Boucher, in uniform only because Sergei Gonchar’s sore right knee led coach Dan Bylsma to dress seven defencemen, scored what proved to be the decisive goal on a power play at 11:33 of the third, a shot from the left circle that trickled across the goal line.
“He’s been ready, he stayed ready and worked hard,” Bylsma said. “He didn’t get a lot of minutes (8 1/2), but when he did he cashed in.”
Boucher’s goal was his first in the playoffs since April 12, 2004, and proved significant when Joe Corvo scored on a power play with 1:26 remaining for Carolina, which has dropped Game 1 in each of its three playoff series. Eric Staal missed a chance from in close that would have tied it during the final minute.
“It looked like Staal had the whole net, but that’s indicative of the way Fleury played all night,” defenceman Brooks Orpik said.
Fleury didn’t make as many tough saves as Carolina’s Cam Ward, who turned aside 28 shots, but he kept the Hurricanes from getting any offensive flow going in a game when many of their best scoring chances came in the opening and closing minutes. Fleury made 23 saves.
“Fleury came up with some timely saves early to settle them down and give them the opportunity to get going, and once they get going they’re a very quick team,” Ward said.
The Hurricanes were better than they were in losing Game 1 to New Jersey and Boston, each time 4-1, but played from behind after Satan came out of the penalty box and scored at 9:17 on a breakaway created by Matt Cooke’s up-ice pass.
“It’s a move I’ve probably used for 25 years,” said the 34-year-old Satan, who shifted from his forehand to his backhand before tucking a shot inside the near post.
Cooke had no idea Satan was coming out of the box.
“As soon as I got the puck on my stick, I just tried to get it out to the neutral zone so I could get a (line) change,” Cooke said.
Instead, he helped change the game.
Malkin made it 2-0 at 10:41 on another backhander, to Ward’s stick side, after Boucher found him with a pass to the slot.
“I thought our game was there, and Fleury made some huge saves in the first period,” said Staal, who is competing against Pittsburgh’s Jordan Staal in the first brother versus brother matchup in the conference finals in 35 years. “We’ve just got to be better, tighten up and not have breakdowns early.”
While the Hurricanes didn’t have an opening-game letdown after a challenging and emotional seven-game, second-round series against top-seeded Boston, they again lacked goals.

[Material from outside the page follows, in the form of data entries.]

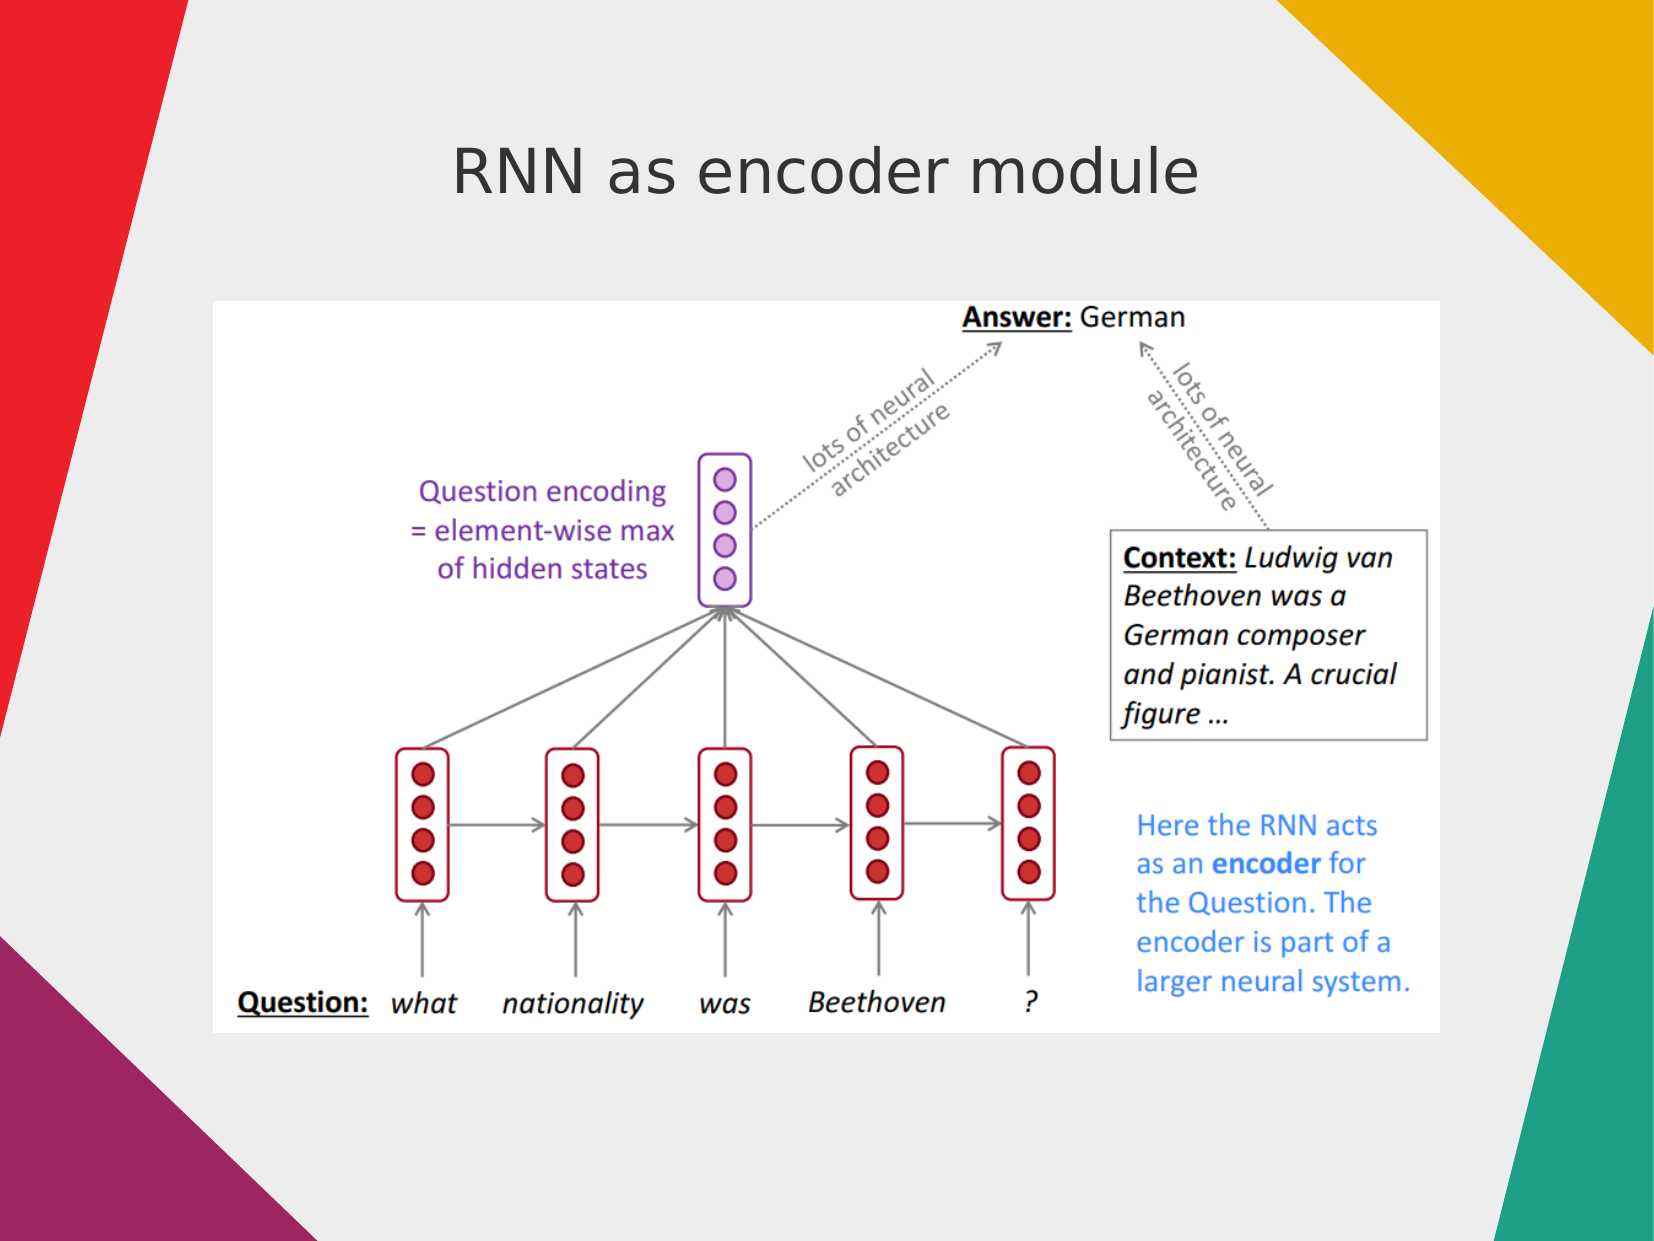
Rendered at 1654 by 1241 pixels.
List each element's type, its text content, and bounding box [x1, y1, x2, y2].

title RNN as encoder module [114, 73, 1539, 271]
picture [213, 301, 1440, 1033]
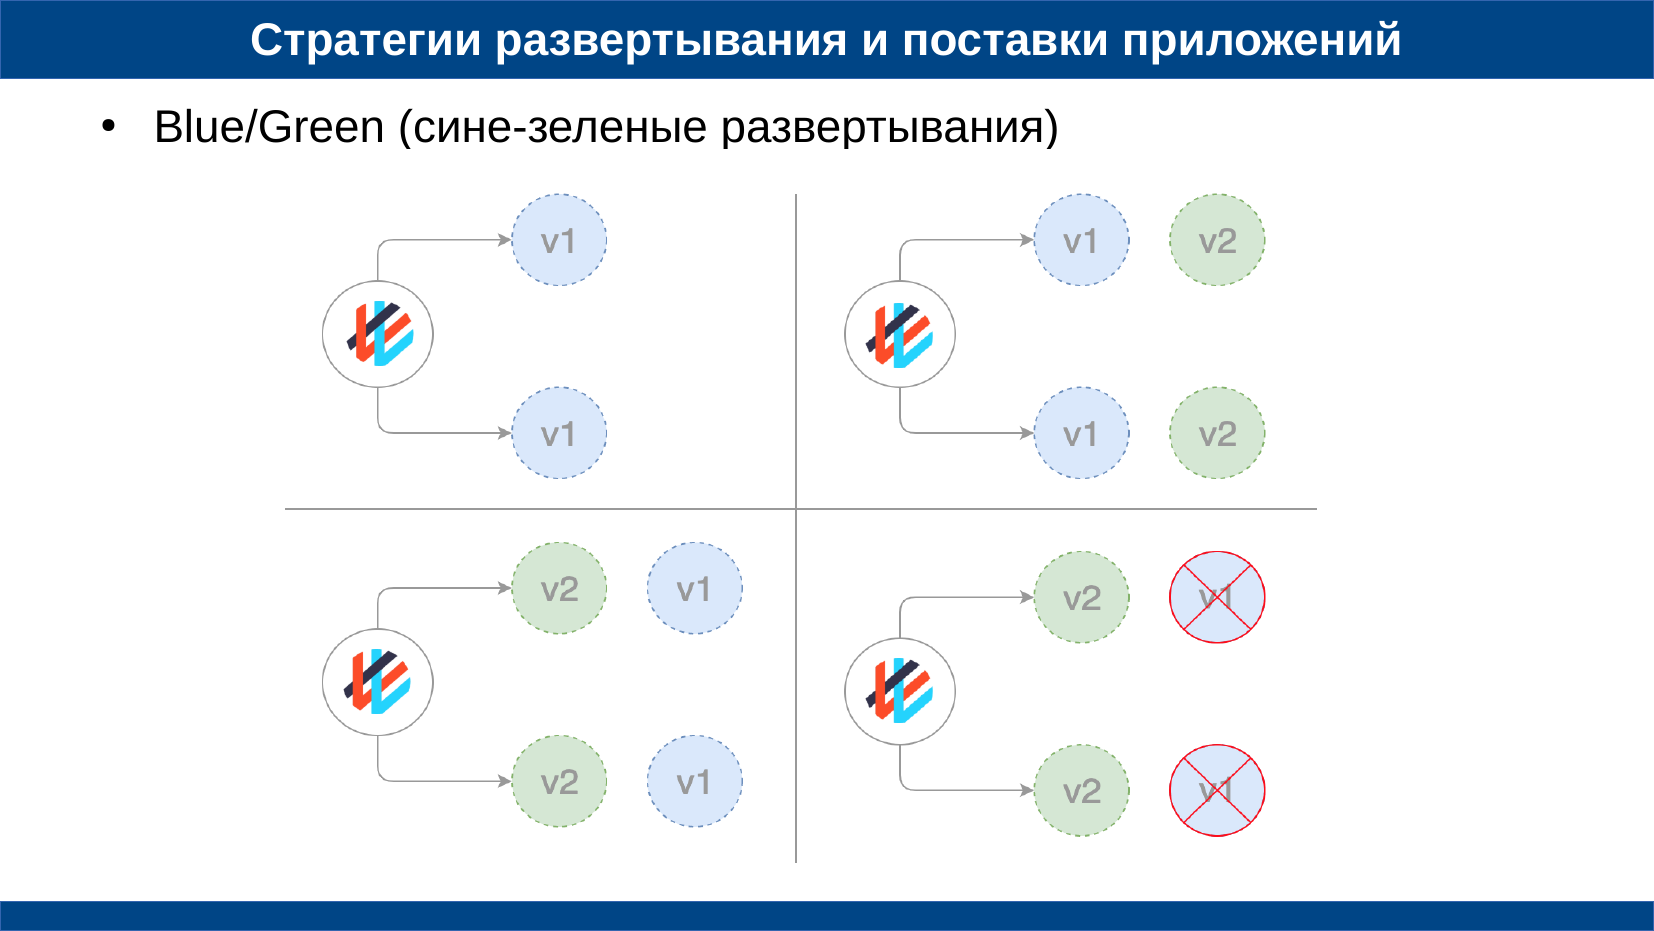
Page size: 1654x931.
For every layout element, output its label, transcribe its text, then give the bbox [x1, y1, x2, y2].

title Стратегии развертывания и поставки приложений [0, 0, 1654, 79]
list Blue/Green (сине-зеленые развертывания) [82, 101, 1571, 359]
picture [285, 149, 1396, 891]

That’s been an ongoing problem for a team that came in averaging 2.36 goals per game, far less than Pittsburgh’s 3.46 average.
The Hurricanes didn’t score until Chad LaRose’s goal off Erik Cole’s drop pass at 13:04 of the second, and then got only one shot in the first 10 minutes of the third.

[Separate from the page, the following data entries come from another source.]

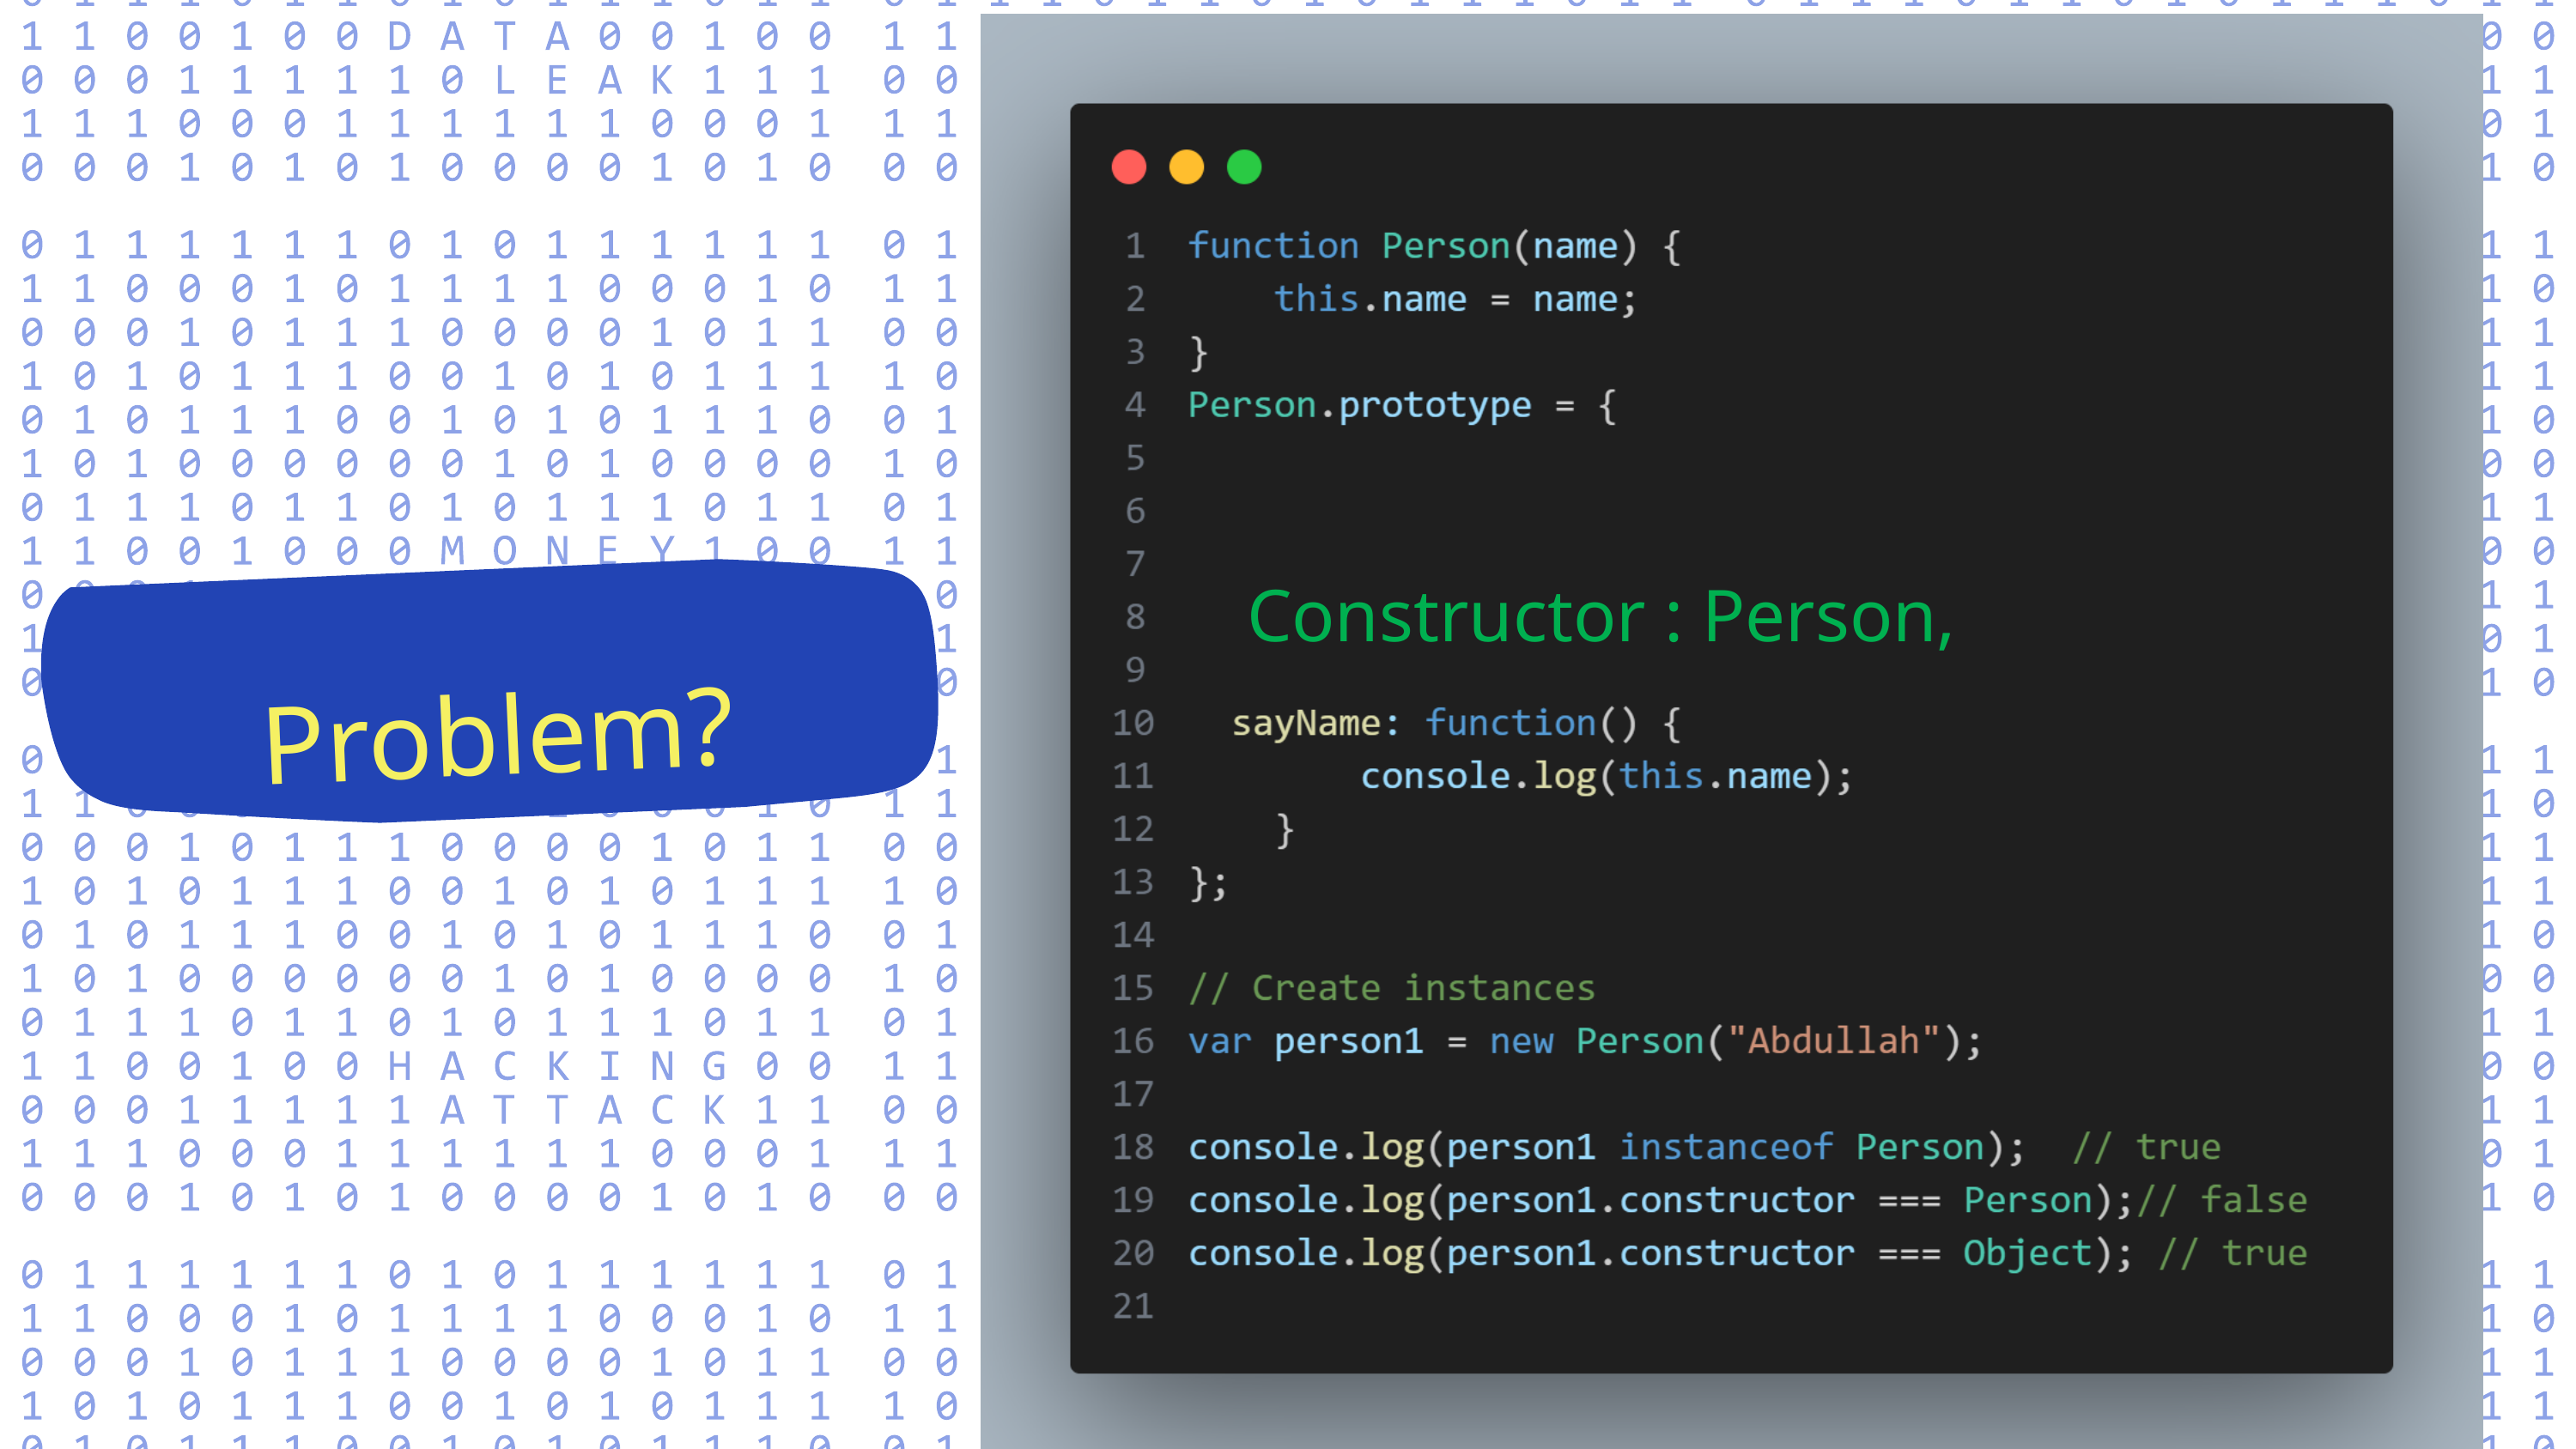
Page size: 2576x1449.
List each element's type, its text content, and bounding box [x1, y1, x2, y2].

picture [981, 14, 2483, 1449]
text_box [6, 742, 981, 1449]
text_box Constructor : Person, [1037, 383, 2166, 611]
text_box [6, 0, 2570, 1449]
text_box [389, 767, 413, 773]
text_box [457, 763, 480, 768]
text_box Problem? [0, 502, 981, 785]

Notes: Gonchar played more than 21 minutes although he has had little practice time since a hit by Washington’s Alex Ovechkin injured his knee in Game 4 of the second round. … Pittsburgh scored on the power play for the seventh consecutive game. … Carolina lost RW Tuomo Ruutu (first period) and Cole (third) to unspecified injuries. Hurricanes coach Paul Maurice wouldn’t speculate if they would play Thursday.